The Police Department issued a request for bids on the project Wednesday, but the department and aides to County Executive Edward Mangano refused to discuss most aspects of it, saying it dealt with "security matters."
However, the bid documents gave some indication of the scope of the project. It calls for installation of an automated entry system - such as a swipe card system - surveillance cameras, locks and an alarm system.
The bid document said the specifics of the project were based on a March "security assessment report performed by members of the Nassau County Police Department."
"Each category has been identified as deficient as it relates to providing adequate security for the facility," the bid document said.

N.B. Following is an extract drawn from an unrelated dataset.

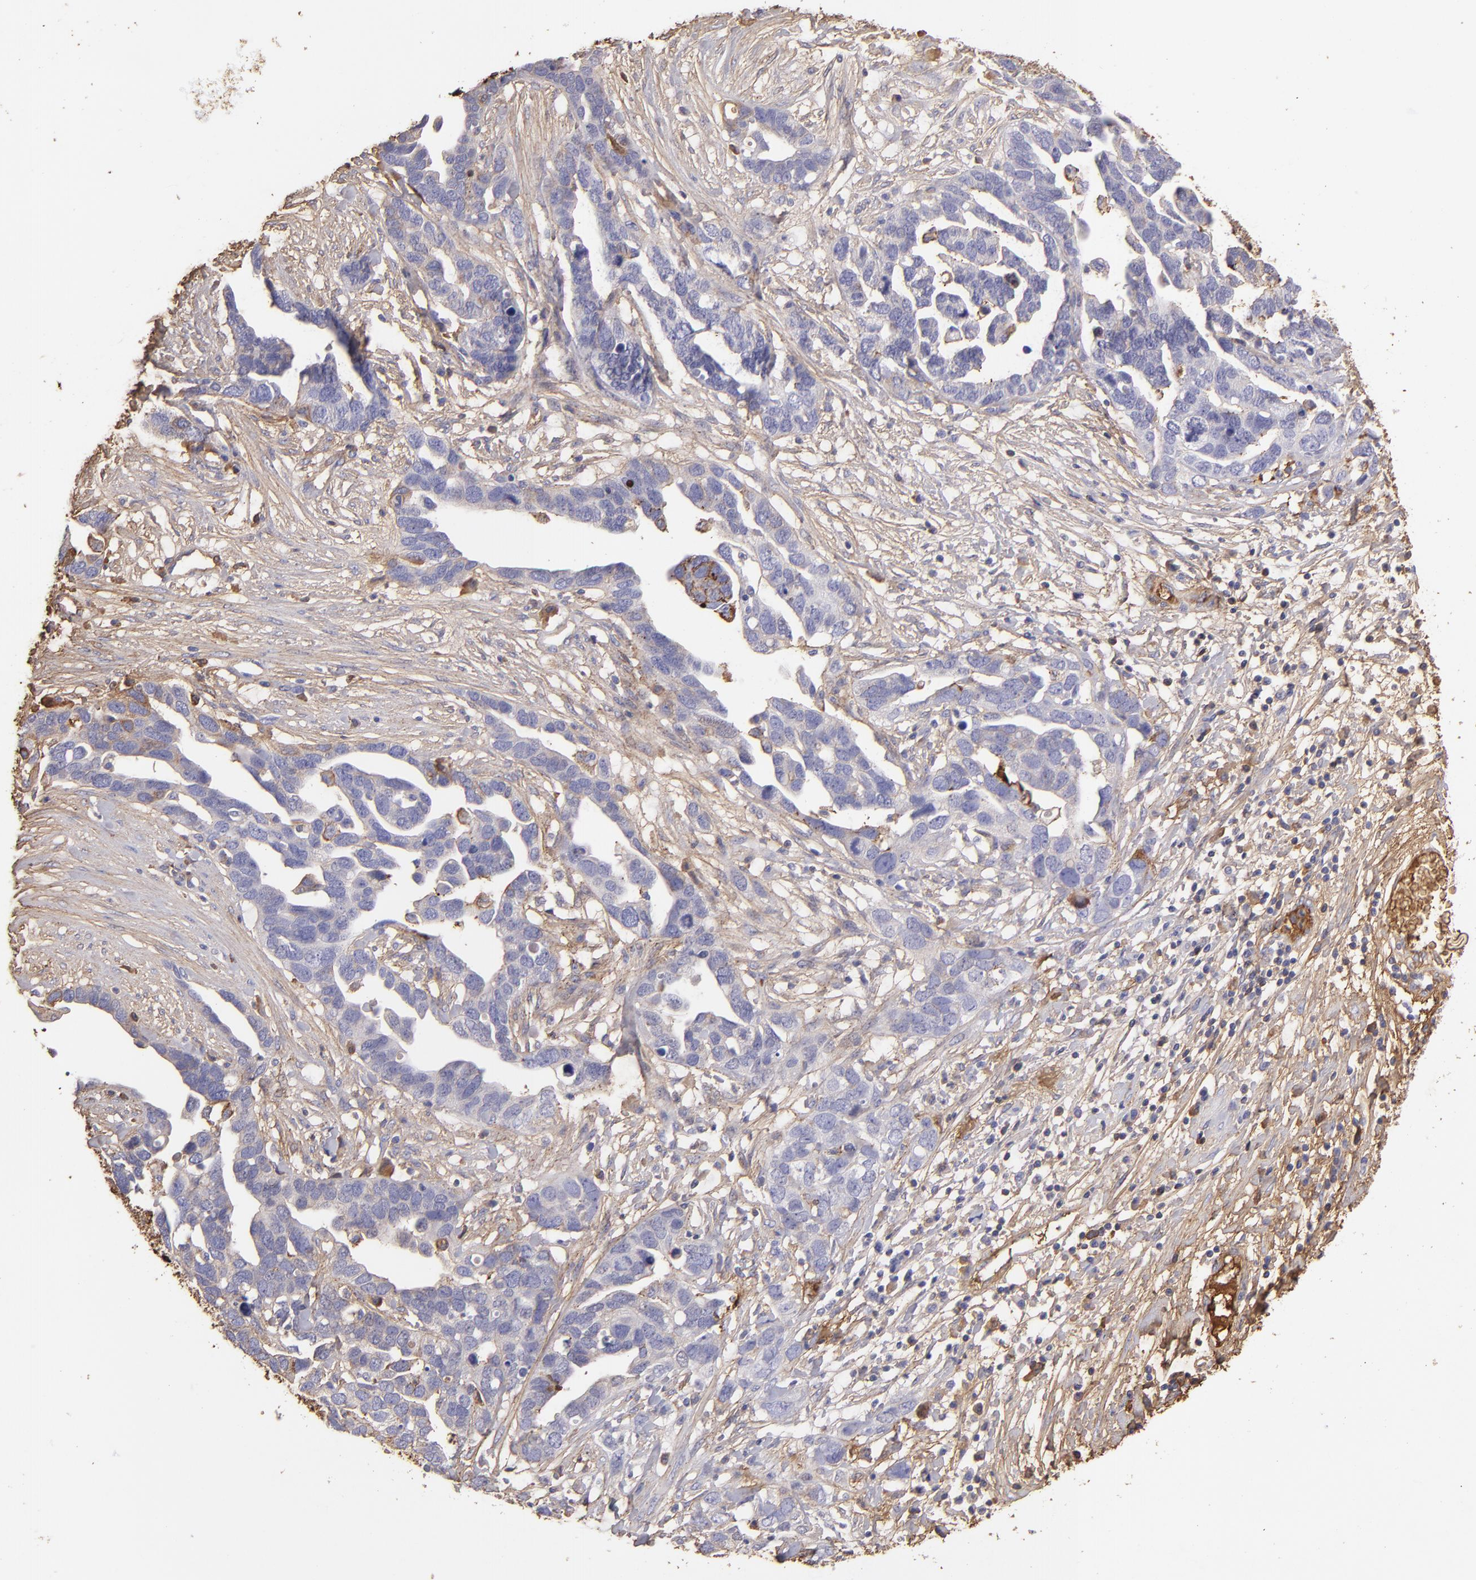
{"staining": {"intensity": "weak", "quantity": "25%-75%", "location": "cytoplasmic/membranous"}, "tissue": "ovarian cancer", "cell_type": "Tumor cells", "image_type": "cancer", "snomed": [{"axis": "morphology", "description": "Cystadenocarcinoma, serous, NOS"}, {"axis": "topography", "description": "Ovary"}], "caption": "Brown immunohistochemical staining in human ovarian serous cystadenocarcinoma exhibits weak cytoplasmic/membranous positivity in about 25%-75% of tumor cells.", "gene": "FGB", "patient": {"sex": "female", "age": 54}}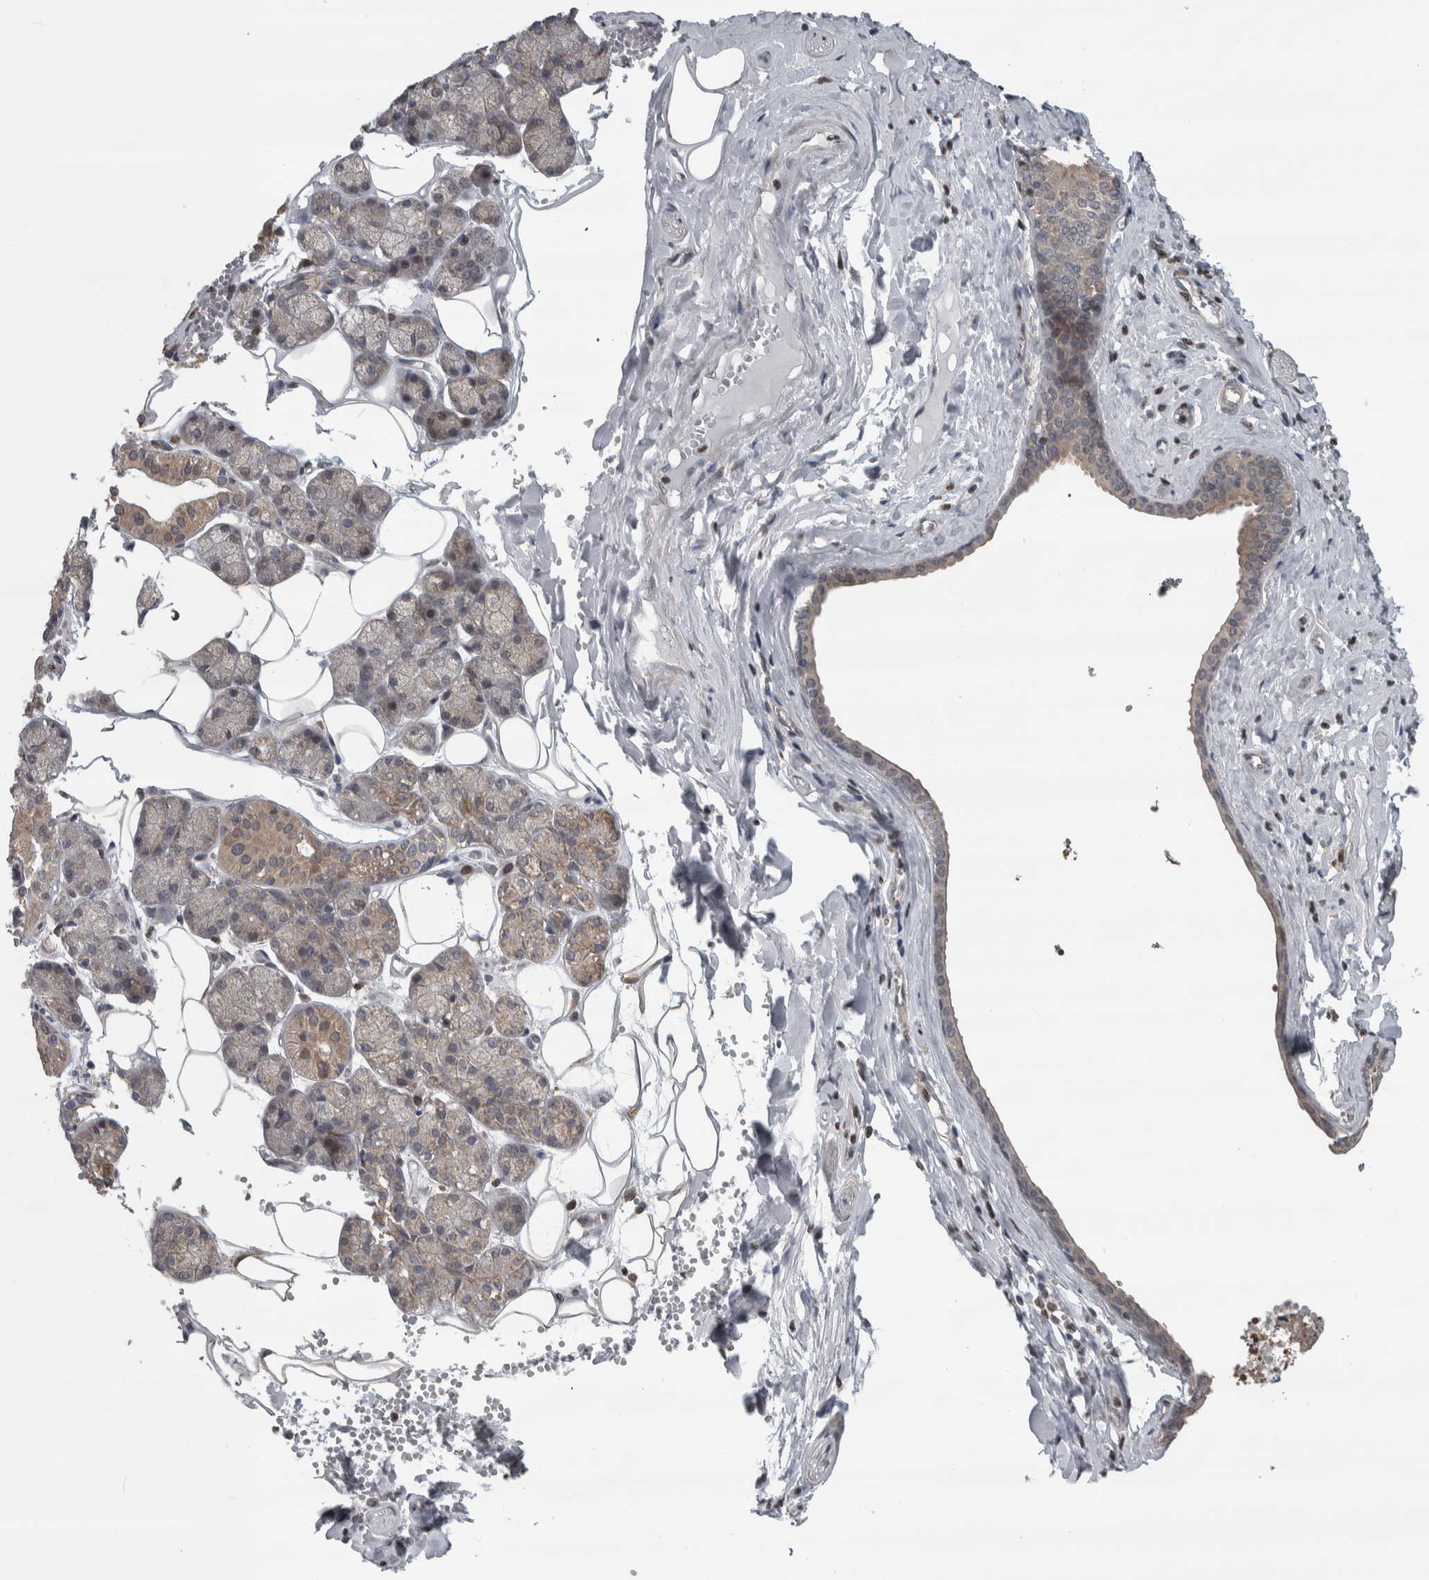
{"staining": {"intensity": "moderate", "quantity": "25%-75%", "location": "cytoplasmic/membranous"}, "tissue": "salivary gland", "cell_type": "Glandular cells", "image_type": "normal", "snomed": [{"axis": "morphology", "description": "Normal tissue, NOS"}, {"axis": "topography", "description": "Salivary gland"}], "caption": "Brown immunohistochemical staining in normal human salivary gland shows moderate cytoplasmic/membranous positivity in approximately 25%-75% of glandular cells. (DAB (3,3'-diaminobenzidine) IHC with brightfield microscopy, high magnification).", "gene": "CWC27", "patient": {"sex": "male", "age": 62}}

A Police Department spokesman, Det. Lt. Kevin Smith, and a spokesman for Mangano, Brian Nevin, refused to release the security assessment or discuss its contents.
The building is a former county courthouse that had been in poor repair for many years. It was renovated under County Executive Thomas Suozzi at a cost of $63.5 million and reopened in the spring of 2008 as the Theodore Roosevelt Executive and Legislative Building. It houses the county executive and his top staff as well as all 19 members of the county legislature and their staffs.
The bid documents envisioned a system that would have a central control room in the building, but "must have a secondary, fully operational, and a built-out location for remote operation in the event the primary control location becomes uninhabitable," according to the bid documents.
Nevin said the cost of the system would be determined by the features included in the bid responses, and that funding would come from Homeland Security grants and forfeiture funds.
The winning bidder would also be required to provide staffing to supplement the county police officers and county public safety officers that now provide security.
The bid documents did not list what the specific security shortcomings were, but the requirement for new equipment hinted at current inadequacies.
Keys, for example, should be numbered so they do not indicate what door they open, but can be traced back to the persons to whom they were issued. And the locks should have hardened steel inserts and "provide a high degree of drill resistance."